It was a sunny day this past June when I saw him bicycling towards me. His hair had gone completely white by now, but I recognised him instantly. Yes, it was Matthias Schieckel, one of the last remaining heirs of the famous Mendelssohn-Bartholdy family. His German-Jewish forebears had thrived in pre-WWII Berlin as Europe’s most influential bankers, and counted among their celebrated ancestry the philosopher Moses Mendelssohn and his grandson, composer Felix Mendelssohn Bartholdy.

Schieckel was out running errands in Wilmersdorf. I stopped him on the bike path in front of Edeka on Berliner Straße and asked him if he remembered me. He was cagey at first, wasn’t quite sure what I was after, thought I might be some kind of trickster or charlatan and spoke French to throw me off, but he eventually came round and remembered me, vaguely. We had last seen each other some 15 years ago, when he was renting out rooms in his spectacular Potsdam mansion on Jungfernsee, a stone’s throw from the site of the post-War Potsdam conferences. Back then Schieckel was a Berlin taxi driver who had suddenly been saddled with the task of presiding over a rambling, palatial country house designed by one of the leading architects of the day. The house – which had fallen into ruin over the years – had been appropriated from his celebrated family as part of the Nazis’ Aryanization program in the 1930s and served as a Nazi ministry during the war and a dorm for athletes in GDR times.

In the summer the students would put on extravagant parties, with the Rococo-frescoed ballroom strung with camo netting taken from abandoned Russian barracks.

DATA PROVIDED:
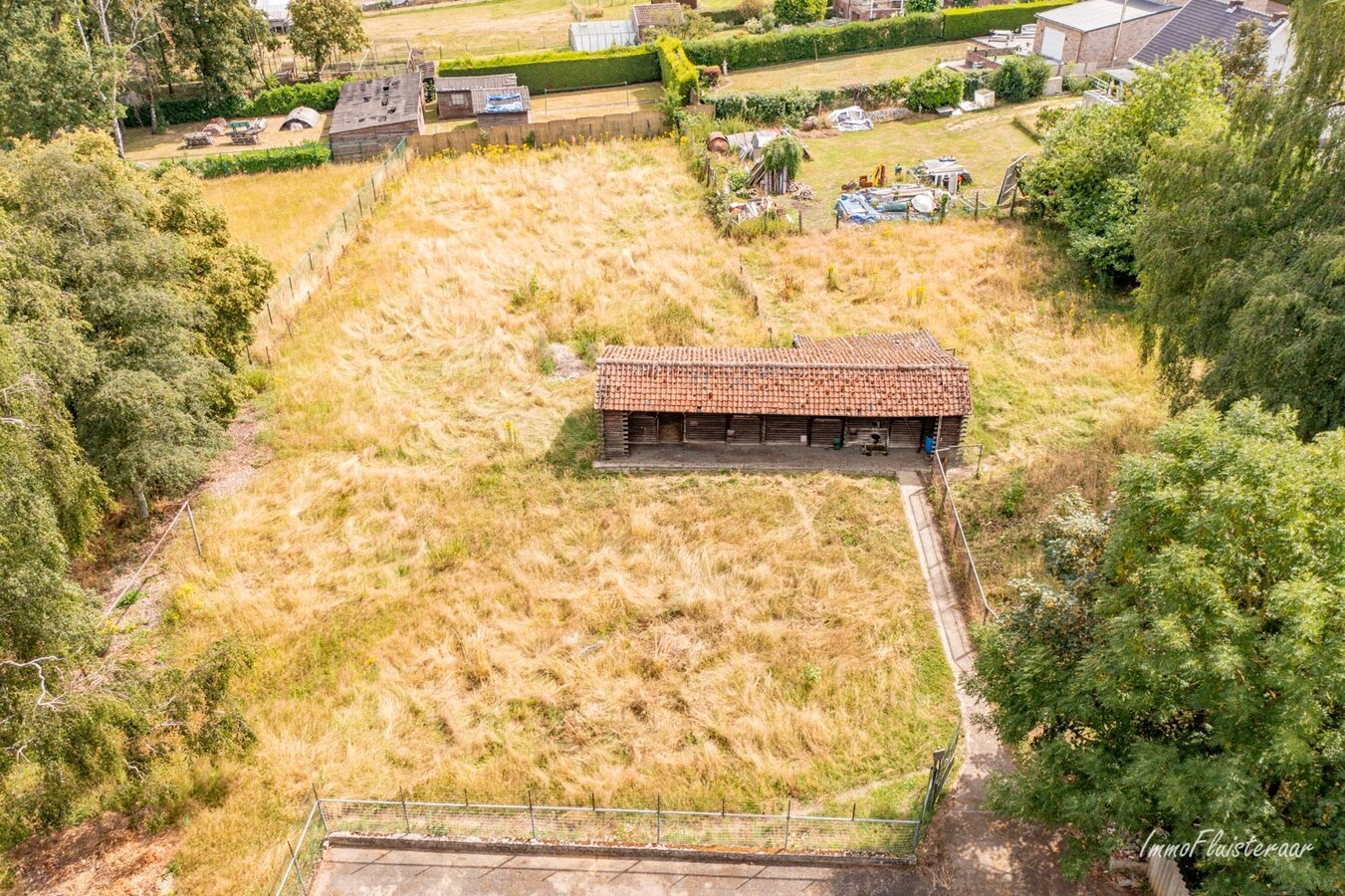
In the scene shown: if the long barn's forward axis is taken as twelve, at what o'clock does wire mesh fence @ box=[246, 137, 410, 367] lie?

STUDY QUESTIONS:
[1] Reproduce the passage about Matthias Schieckel word for word from "In the summer" to "abandoned Russian barracks.".
[2] According to the passage about Matthias Schieckel, what was his job back when he was renting out rooms in the Potsdam mansion?

RESULTS BY TASK:
[1]
In the summer the students would put on extravagant parties, with the Rococo-frescoed ballroom strung with camo netting taken from abandoned Russian barracks.

[2] He was a Berlin taxi driver.